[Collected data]
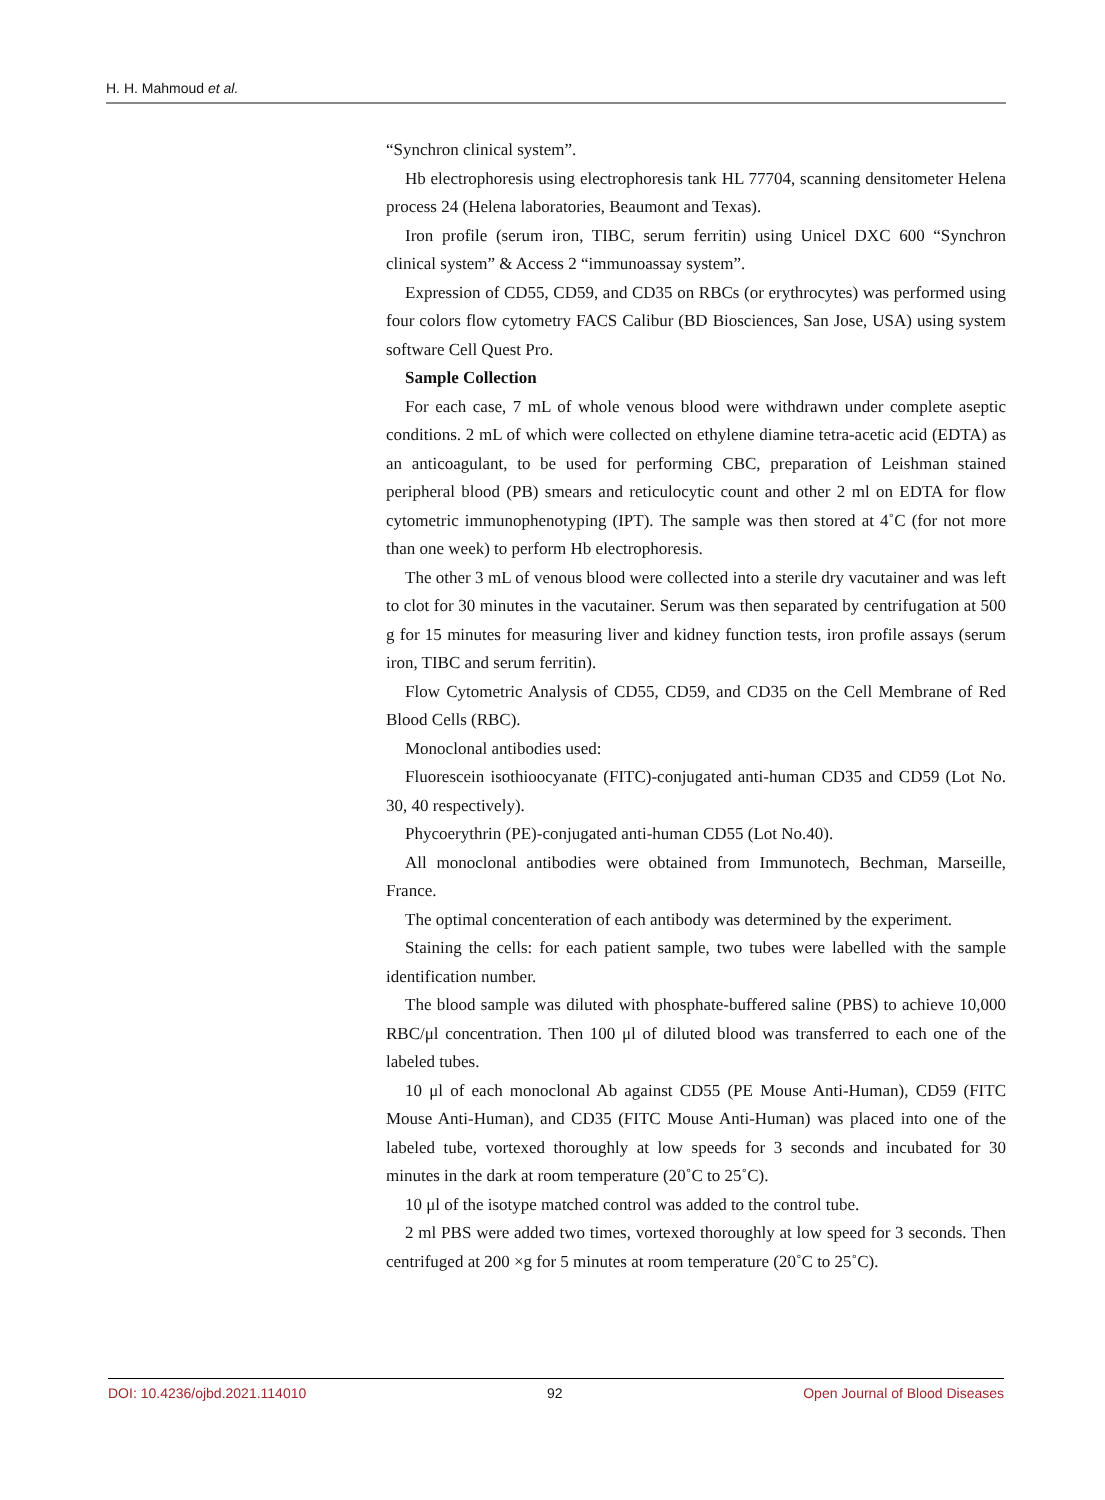H. H. Mahmoud et al.
“Synchron clinical system”.
Hb electrophoresis using electrophoresis tank HL 77704, scanning densitometer Helena process 24 (Helena laboratories, Beaumont and Texas).
Iron profile (serum iron, TIBC, serum ferritin) using Unicel DXC 600 “Synchron clinical system” & Access 2 “immunoassay system”.
Expression of CD55, CD59, and CD35 on RBCs (or erythrocytes) was performed using four colors flow cytometry FACS Calibur (BD Biosciences, San Jose, USA) using system software Cell Quest Pro.
Sample Collection
For each case, 7 mL of whole venous blood were withdrawn under complete aseptic conditions. 2 mL of which were collected on ethylene diamine tetra-acetic acid (EDTA) as an anticoagulant, to be used for performing CBC, preparation of Leishman stained peripheral blood (PB) smears and reticulocytic count and other 2 ml on EDTA for flow cytometric immunophenotyping (IPT). The sample was then stored at 4˚C (for not more than one week) to perform Hb electrophoresis.
The other 3 mL of venous blood were collected into a sterile dry vacutainer and was left to clot for 30 minutes in the vacutainer. Serum was then separated by centrifugation at 500 g for 15 minutes for measuring liver and kidney function tests, iron profile assays (serum iron, TIBC and serum ferritin).
Flow Cytometric Analysis of CD55, CD59, and CD35 on the Cell Membrane of Red Blood Cells (RBC).
Monoclonal antibodies used:
Fluorescein isothioocyanate (FITC)-conjugated anti-human CD35 and CD59 (Lot No. 30, 40 respectively).
Phycoerythrin (PE)-conjugated anti-human CD55 (Lot No.40).
All monoclonal antibodies were obtained from Immunotech, Bechman, Marseille, France.
The optimal concenteration of each antibody was determined by the experiment.
Staining the cells: for each patient sample, two tubes were labelled with the sample identification number.
The blood sample was diluted with phosphate-buffered saline (PBS) to achieve 10,000 RBC/μl concentration. Then 100 μl of diluted blood was transferred to each one of the labeled tubes.
10 μl of each monoclonal Ab against CD55 (PE Mouse Anti-Human), CD59 (FITC Mouse Anti-Human), and CD35 (FITC Mouse Anti-Human) was placed into one of the labeled tube, vortexed thoroughly at low speeds for 3 seconds and incubated for 30 minutes in the dark at room temperature (20˚C to 25˚C).
10 μl of the isotype matched control was added to the control tube.
2 ml PBS were added two times, vortexed thoroughly at low speed for 3 seconds. Then centrifuged at 200 ×g for 5 minutes at room temperature (20˚C to 25˚C).
DOI: 10.4236/ojbd.2021.114010 92 Open Journal of Blood Diseases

### TASK PROMPT:
Reproduce verbatim the lines above, from the line with "10 μl of each" through the line with "10 μl of the".

### OUTPUT OF THE EXERCISE:
10 μl of each monoclonal Ab against CD55 (PE Mouse Anti-Human), CD59 (FITC Mouse Anti-Human), and CD35 (FITC Mouse Anti-Human) was placed into one of the labeled tube, vortexed thoroughly at low speeds for 3 seconds and incubated for 30 minutes in the dark at room temperature (20˚C to 25˚C).
10 μl of the isotype matched control was added to the control tube.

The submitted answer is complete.